In contrast to post-quantum cryptography, which focuses on securing classical crypto constructs against quantum adversaries, the general field of quantum cryptography broadly explores what can be achieved when the honest parties also have quantum power. As a well-known example, quantum-key distribution (QKD) enables secure communication with information-theoretic security, which is impossible classically. As another example, when the data becomes quantum, a natural question is whether we can encrypt quantum data and perform computation over encrypted quantum data as for the classical data. While such research may not become practical in the foreseeable future, quantum cryptography is an exciting multidisciplinary field that combines state-of-the-art techniques from cryptography, quantum physics, complexity theory, and information theory. In turn, quantum cryptography also provides a rich context to develop deep insights and new techniques to advance the study of these fields.

Dr. Kai-Min Chung is a theorist who has worked on various theoretical aspects in (post-)quantum cryptography for nearly a decade. He has served on the program committee of major international cryptography conferences such as CRYPTO, Eurocrypt, Asiacrypt, QCrypt, and TCC. Besides the theoretical topics on post-quantum cryptography mentioned above, he has worked on several topics in quantum cryptography, such as device-independent cryptography, secure multiparty quantum computation, and classical delegation of quantum computation, and used techniques from quantum cryptography to answer conjectures in quantum complexity theory. We highlight two of these research works below.

The first work is on the topic of device-independent cryptography, which designs protocols for classical parties to securely exploit the quantum power of untrusted quantum devices. Our work on this topic constructed the only device-independent randomness amplification (DI-RA) protocol under provably minimal assumptions. Specifically, the DI-RA protocol can certifiably generate truly random bits given a weak source with sufficient min-entropy without any structural assumptions. In contrast, other existing works require structured Santha-Vazirani sources and certain conditional independence assumptions. Our protocol also implies a strong form of a dichotomy theorem on the intrinsic randomness in fundamental physics asserting that either our Nature is fully deterministic, or totally unpredictable events certifiably exist in Nature.

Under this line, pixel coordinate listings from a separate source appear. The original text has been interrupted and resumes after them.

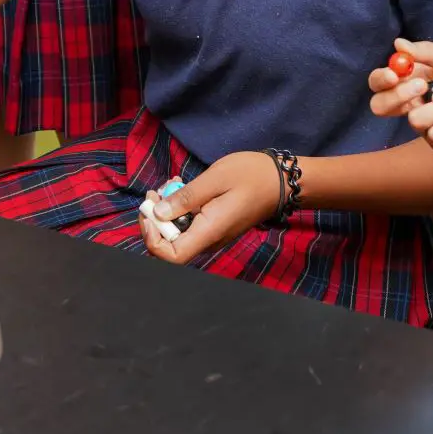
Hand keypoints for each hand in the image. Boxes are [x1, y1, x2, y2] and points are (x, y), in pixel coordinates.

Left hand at [141, 150, 282, 264]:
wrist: (282, 181)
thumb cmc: (251, 175)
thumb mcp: (215, 179)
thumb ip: (185, 198)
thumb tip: (157, 213)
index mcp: (209, 231)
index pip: (171, 257)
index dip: (152, 240)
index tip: (149, 212)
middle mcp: (209, 239)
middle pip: (170, 246)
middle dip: (156, 219)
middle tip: (155, 191)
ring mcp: (213, 234)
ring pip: (178, 234)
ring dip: (167, 211)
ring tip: (169, 184)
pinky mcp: (215, 226)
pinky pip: (189, 225)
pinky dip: (179, 208)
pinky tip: (181, 187)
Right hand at [368, 38, 432, 154]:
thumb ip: (429, 52)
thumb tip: (398, 44)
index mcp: (412, 78)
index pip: (381, 80)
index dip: (381, 79)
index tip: (393, 74)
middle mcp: (413, 102)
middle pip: (380, 105)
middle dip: (397, 96)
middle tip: (422, 86)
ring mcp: (426, 123)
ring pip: (413, 120)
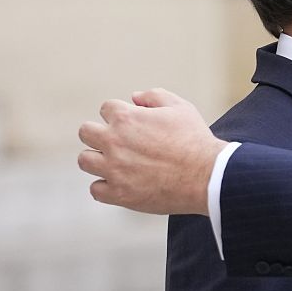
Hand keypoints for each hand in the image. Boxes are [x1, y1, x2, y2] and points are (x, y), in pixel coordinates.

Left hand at [77, 88, 225, 214]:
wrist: (206, 176)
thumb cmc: (194, 142)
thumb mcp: (181, 107)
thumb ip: (154, 96)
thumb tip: (135, 98)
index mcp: (126, 118)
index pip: (106, 108)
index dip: (118, 113)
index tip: (128, 122)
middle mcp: (113, 142)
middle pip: (86, 132)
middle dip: (99, 133)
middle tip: (115, 140)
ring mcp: (113, 169)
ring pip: (85, 160)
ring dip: (97, 159)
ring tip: (114, 162)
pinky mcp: (117, 193)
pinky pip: (96, 189)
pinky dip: (106, 186)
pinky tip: (121, 182)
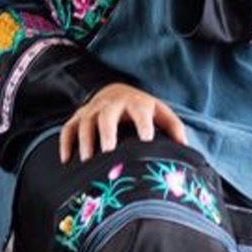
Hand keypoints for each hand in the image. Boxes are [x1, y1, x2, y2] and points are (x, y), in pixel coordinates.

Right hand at [59, 83, 187, 162]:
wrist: (116, 91)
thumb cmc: (142, 109)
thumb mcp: (160, 113)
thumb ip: (173, 128)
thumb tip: (185, 148)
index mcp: (136, 103)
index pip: (141, 111)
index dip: (143, 124)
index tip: (147, 140)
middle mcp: (113, 104)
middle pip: (107, 114)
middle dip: (107, 131)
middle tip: (108, 150)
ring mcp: (93, 110)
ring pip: (86, 122)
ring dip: (85, 141)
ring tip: (87, 161)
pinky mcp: (79, 117)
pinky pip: (68, 128)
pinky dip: (66, 143)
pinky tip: (67, 160)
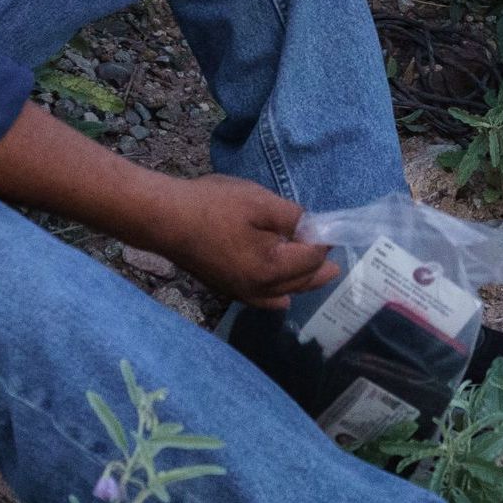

Our recent work develops techniques in quantum cryptography to study the power of classical-quantum hybrid computation with low-depth quantum computation, and answer conjectures by Scott Aaronson and Richard Jozsa. Given that quantum computation will be restricted to have low depth, such hybrid models capture the computation power available in the near term, but the power of such hybrid models is unclear. Jozsa conjectured in 2006 that any polynomial-time quantum computation can be simulated in a hybrid model motivated by measurement-based quantum computation. On the other hand, Aaronson conjectured an oracle separation between BQP and another type of hybrid model (first mentioned in 2005, and also in 2011 and 2014). Building on techniques from quantum cryptography, we showed an oracle separation between BQP and both hybrid models. Our results proved Aaronson’s conjecture and showed that Jozsa’s conjecture cannot hold relative to oracles.